Sometimes a book ages well, and sometimes it doesn’t. In the case of Mates, Dates, and Inflatable Bras, I am very disappointed to say that it was not nearly as good as I remembered. I was obsessed with this series when I was a freshman in high school I read all of the books. I even had their Guide to Life, Love, and Looking Luscious. Cathy Hopkins was my girl. But rereading this book as a full-grown woman well into her twenties, I couldn’t help but look at it with a critical eye.
I can see what Hopkins was trying to do. There was a whole wave of this kind of book – the lighthearted, funny, YA taking place in England. Angus, Thongs, and Full-Frontal Snogging is probably the most famous of the set. (I loved that series, but I’m terrified of what I’d think of it now.) Katie Maxwell’s Emily series – the first book being The Year My Life Went Down the Loo – is another great example. These books are hilarious, but they teach important life lessons. Figuring out what you want to do with the rest of your life. Dealing with being separated from what you know and having to make new friends. What to do when boys start spreading rumors about you. These books were really special to me in my formative years, and I’m glad that I had them.
But, unfortunately, Mates, Dates, and Inflatable Bras just doesn’t hold up as well as I might have expected. In it, Lucy Loverling is a fourteen-year-old girl who looks like a twelve-year-old boy. She’s all of four-foot-eight with a flat chest and a baby face. Her most treasured friendship is threatened by a new girl in town, and her crush on a mystery boy completely overtakes her thoughts.

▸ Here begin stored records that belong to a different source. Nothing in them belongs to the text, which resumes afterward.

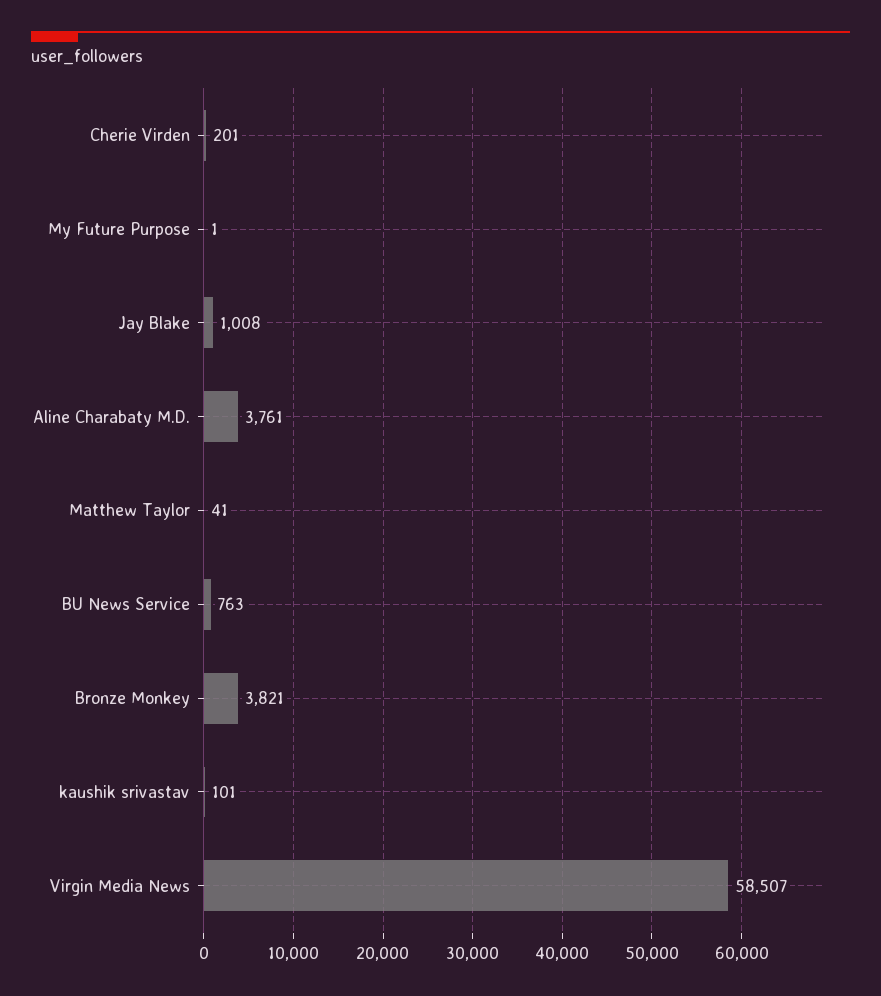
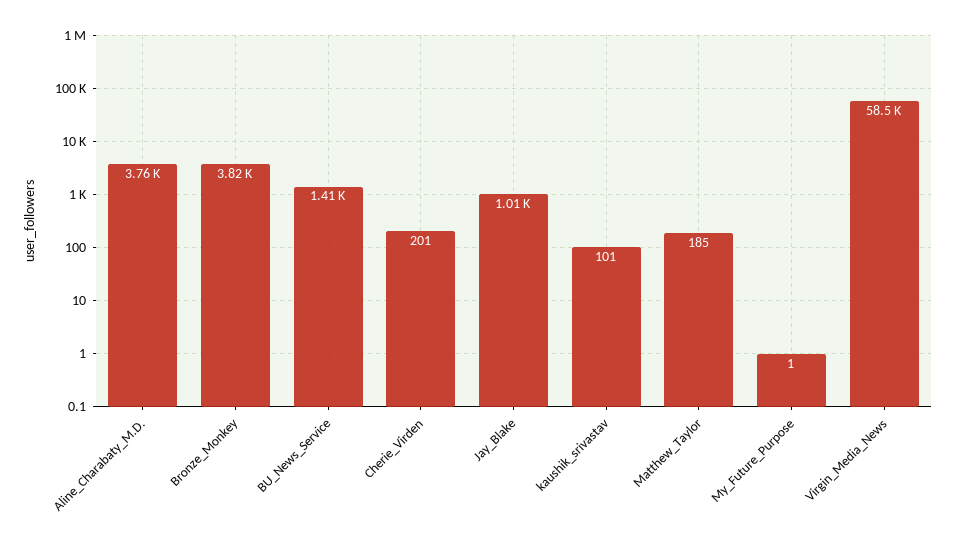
  {
    "Cherie Virden": 201,
    "My Future Purpose": 1,
    "Jay Blake": 1008,
    "Aline Charabaty M.D.": 3761,
-   "Matthew Taylor": 41,
+   "Matthew Taylor": 185,
-   "BU News Service": 763,
+   "BU News Service": 1410,
    "Bronze Monkey": 3821,
    "kaushik srivastav": 101,
    "Virgin Media News": 58507
  }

Lucy is, for a fourteen-year-old, surprisingly in tune with her emotions. At fourteen (and still sometimes now), I would treat an incoming emotion as something to be battled away, not something to be analyzed and remedied. Lucy sits down, thinks about it, discusses it with her friends or her psychotherapist mother, or grabs an “Angel Card” (like a box of fortune cookie fortunes) as she comes up with a plan for how to fix it.
But for all of her emotional depth, Lucy is kind of dumb. Take the best friend theft as an example. Lucy and Izzie have been best friends forever. But when new girl Nesta starts hanging out with Izzie, Lucy wants nothing to do with her. She thinks Nesta is out to ruin her life, maliciously stealing her BFF without a second thought to Lucy. To the reader, it’s pretty clear that Nesta means no harm. In fact, she invites Lucy to her house, often hangs out with Izzie and Lucy together, and asks Lucy if she can come over. But Lucy spins everything out of proportion until Nesta is the worst thing that could ever happen to her.
Actually, Lucy spins just about everything out of proportion. A bad haircut, seeing her crush with another girl, her parents being embarrassing, an essay about what she wants to do with her life – it’s all equally upsetting to Lucy. I know that this series was written by a grown woman, but it’s almost like what a child thinks it’s like to be a teenager rather than what it actually is.
Or maybe I’m just getting old. I don’t know.
Another thing that kind of surprised me was Lucy’s quasi-relationship. Of course, I like to keep my reviews as spoiler-free as possible, so I’m going to try to tread lightly here. When I first read this book, I thought Lucy’s guy was the cat’s pajamas. The bee’s knees. Really out of this world. Oh, if only I could find myself a boy like that, I thought. But here’s the thing – the whole relationship is a little creepy. I mean, the guy is three years older than her. He’s considerably more mature. And not only that, but he’s described as a player who always wants what he can’t have, and the two of them have about five pages of interaction throughout the entire book. As a former teenage girl, I can understand Lucy’s attraction to him. He’s cool and cute and mysterious and, hey, I developed crushes on less than that. But I don’t see why Hopkins put them together. I’m sorry, but as an adult, it’s weird. Their relationship develops out of nothing. When I was younger, I thought it was cool. Now I’m just confused.
This is a really quick read. It took me a grand total of about two hours to read the entire book, so I can hardly call it a waste of my time. But I have no desire to re-read the rest of the series, and I’m very sad to find that a book I have such fond memories of hasn’t held up over the years.
For my 2016 reading challenge, I crossed off #4: a book you haven’t read since high school.
(Question: What do people in high school do for this prompt?)